Masters Theses

Date of Award

8-2016

Degree Type

Thesis

Degree Name

Master of Science

Major

Entomology and Plant Pathology

Major Professor

John A. Skinner

Committee Members

Scott D. Stewart, Andrea L. Ludwig

Abstract

The current decline of the honey bee (Apis mellifera L.) and other beneficial pollinator species is well documented. Several causes have been cited in this decline including: pathogens, pests, nutrition, and pesticide exposure. Since the advent of the neonicotinoid family of pesticides in the 1990’s an increase in honey bee colony loss has been observed. Neonicotinoid pesticides are commonly applied as a seed treatment to cotton, soybean and maize row crops. As the seed germinates, it absorbs the pesticide from the coating then spreads systemically throughout the entire plant. However, a large portion of the seed coating may stay in the soil, possibly having unintended consequences.

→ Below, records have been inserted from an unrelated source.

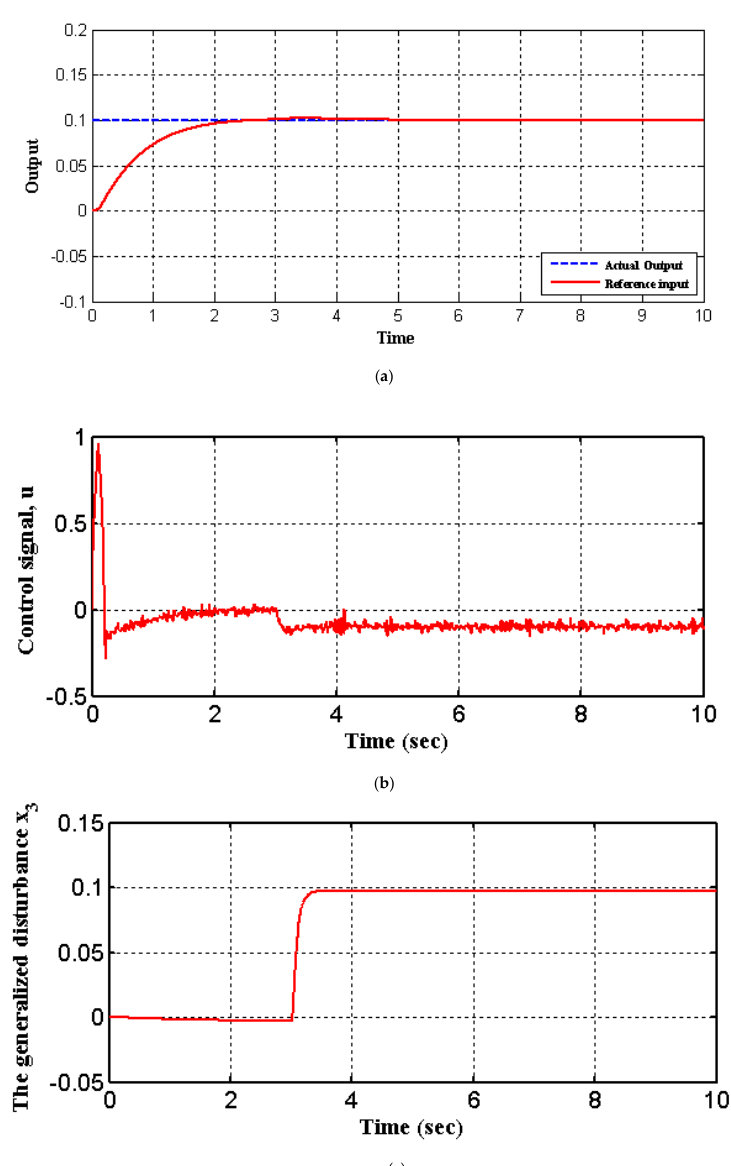
Figure 15. The result for the mass spring dumper model using N-ADRC, ( a ) output (y), ( b ) control signal, ( c ) the generalized disturbance. The numerical results are listed in Table 3 . Adding an extra LESO to the C-ADRC significantly affected the output response (ITAE) of the N-ADRC controller. In Table 3, ITAE = (cid:1516) (cid:1872)|(cid:1877) − (cid:1870)|(cid:1856)(cid:1872) (cid:2870)(cid:2868) (cid:2868) is the integration of the time absolute error for the output signal, and ISU = (cid:1516) (cid:1873) (cid:2870) (cid:1856)(cid:1872) (cid:2870)(cid:2868) (cid:2868) of the square of the control signal. Table 3. Performance indices. Controller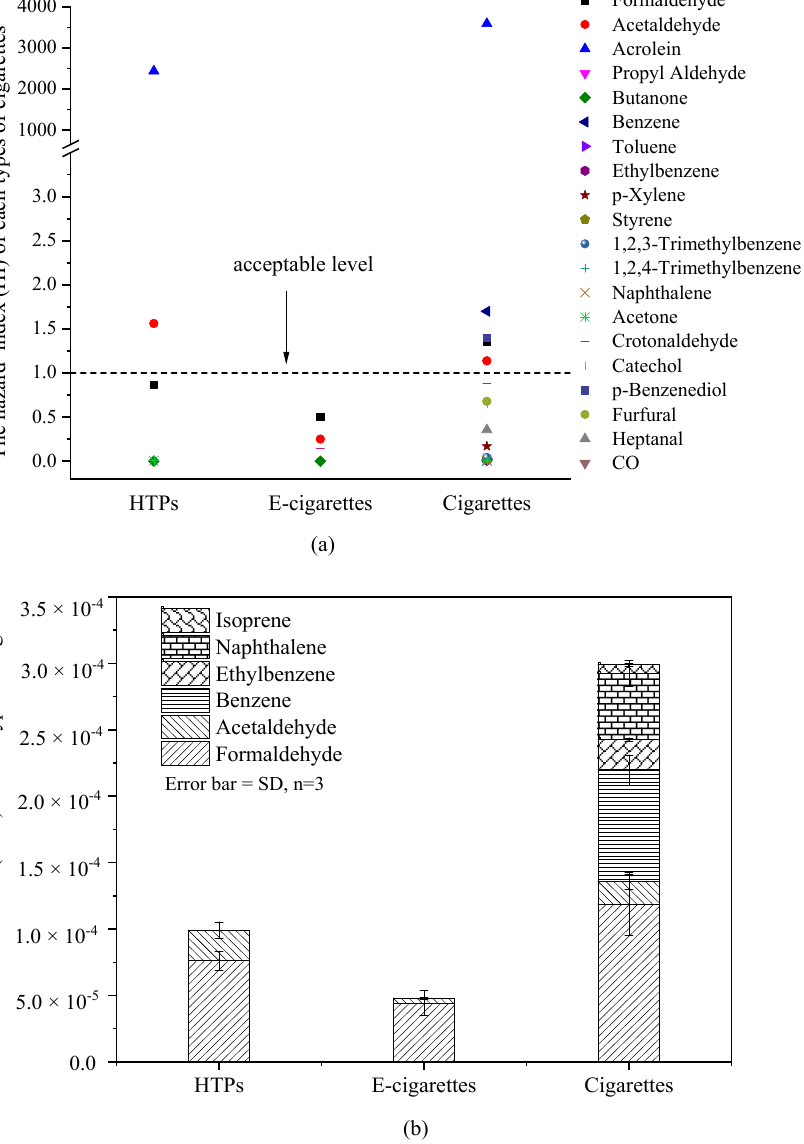
Figure 6. Calculated HI ( a ) and LCR ( b ) of constituents in different types of tobacco products.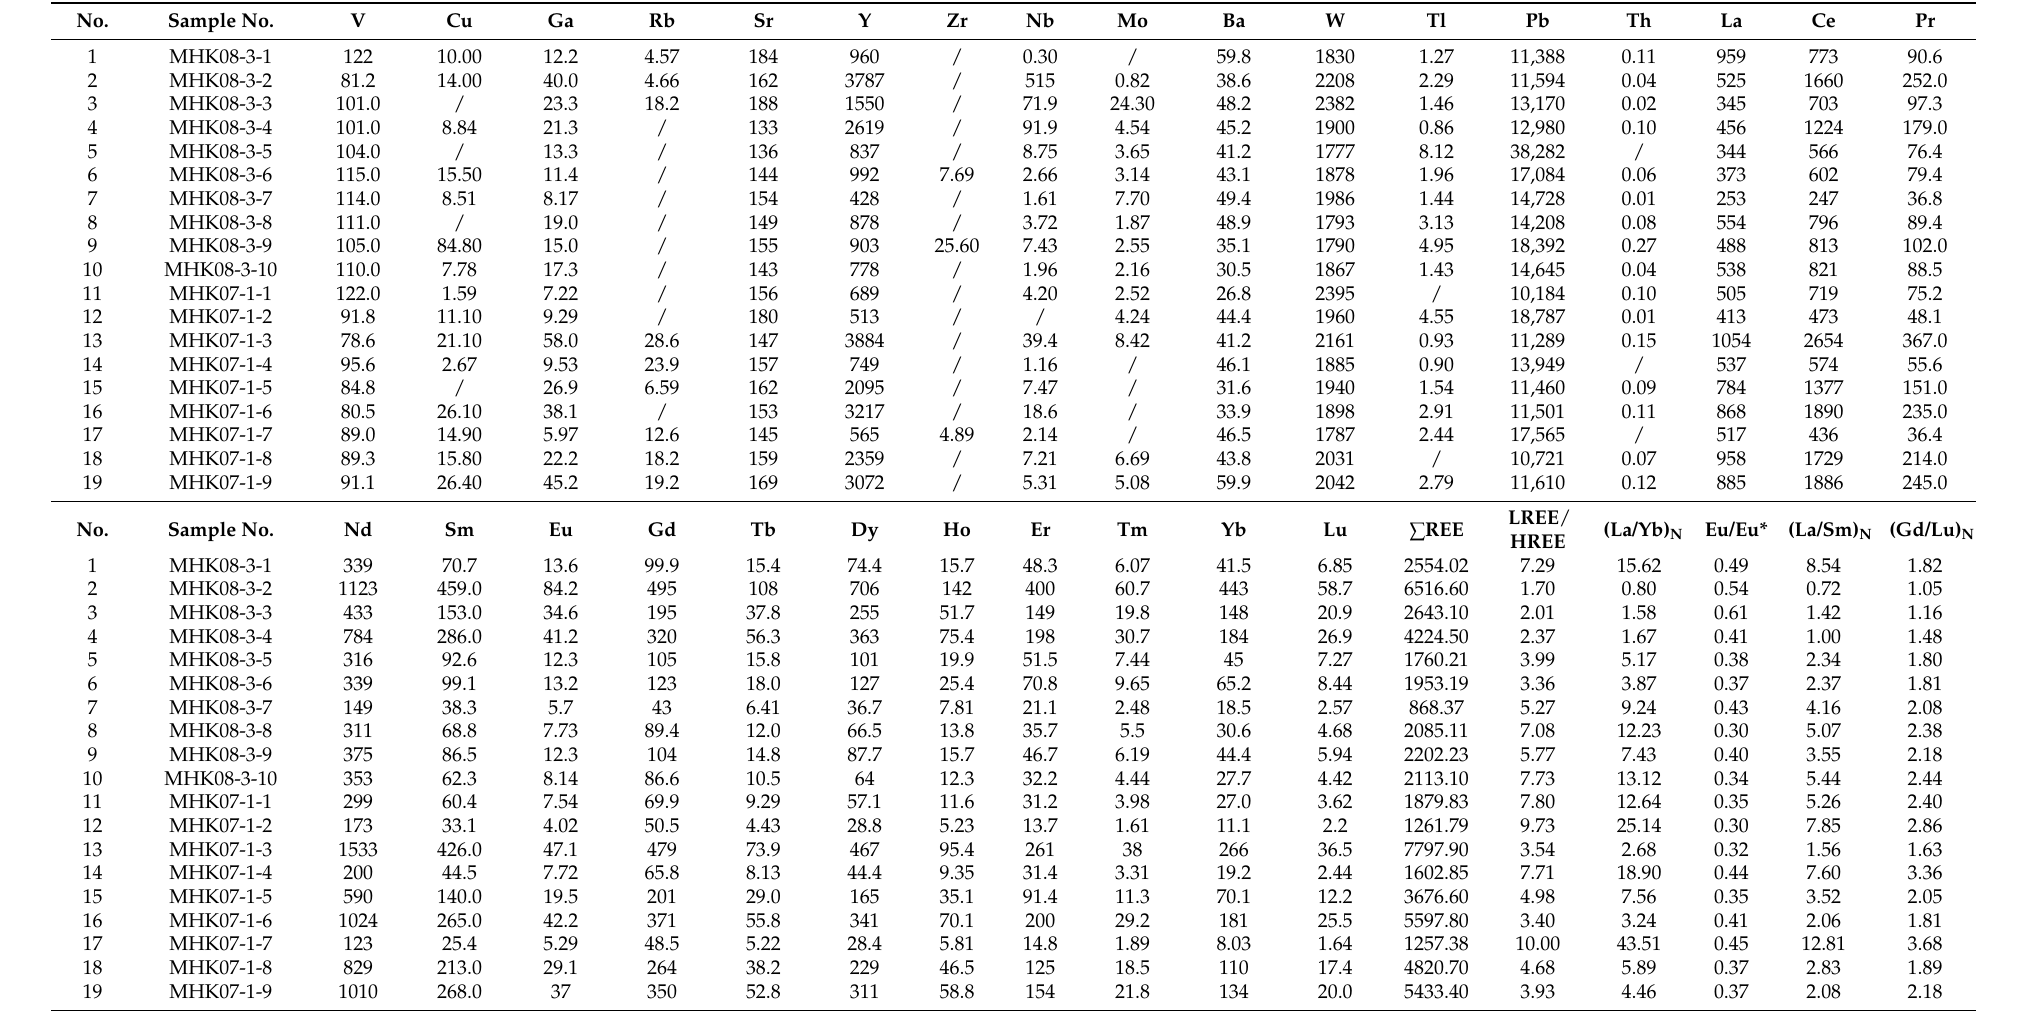
Table 5. The LA-ICPMS analyses of trace element and REE concentrations (ppm) for pitchblende. “/” means “below detection limit”. No. Sample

To determine whether neonicotinoid compounds from treated seed are transported from application sites we examined soils adjacent to soybean fields for neonicotinoid pesticide at several distances from field borders as evidence of transport from seed treatments via soil-water processes Neonicotinoid content was sampled in soils of experimental plots at the University of Tennessee’s East Tennessee Research and Education Center (ETREC), Plant Sciences Unit. Soybeans treated with the neonicotinoid thiamethoxam (Cruiser) were cultivated in the test field and untreated soybeans were planted in a check field which had been previously planted with clothianidin seed treated maize in 2014. Both plots were in a maize/soybean rotation with soybeans in 2015 and maize in 2016. Soil samples were tested for neonicotinoid content using the QuEChERS (Quick, Easy, Cheap, Effective, Rugged, and Safe) method by the USDA AMS Laboratory in Gastonia, North Carolina. Soil tests indicated no thiamethoxam at the 1 ppb limit of detection (LOD), although concentrations of the thiamethoxam metabolite clothianidin were found. Initial conclusions suggest that the neonicotinoid thiamethoxam was not found in adjacent soils but its metabolite clothianidin was present in measurable concentrations. Clothianidin detected in collected soil samples was not in concentrations known to be harmful to honey bees. The clothianidin found in adjacent soils may be the result of either microbial metabolism of thiamethoxam or residual deposits from clothianidin treated maize from 2014, or both.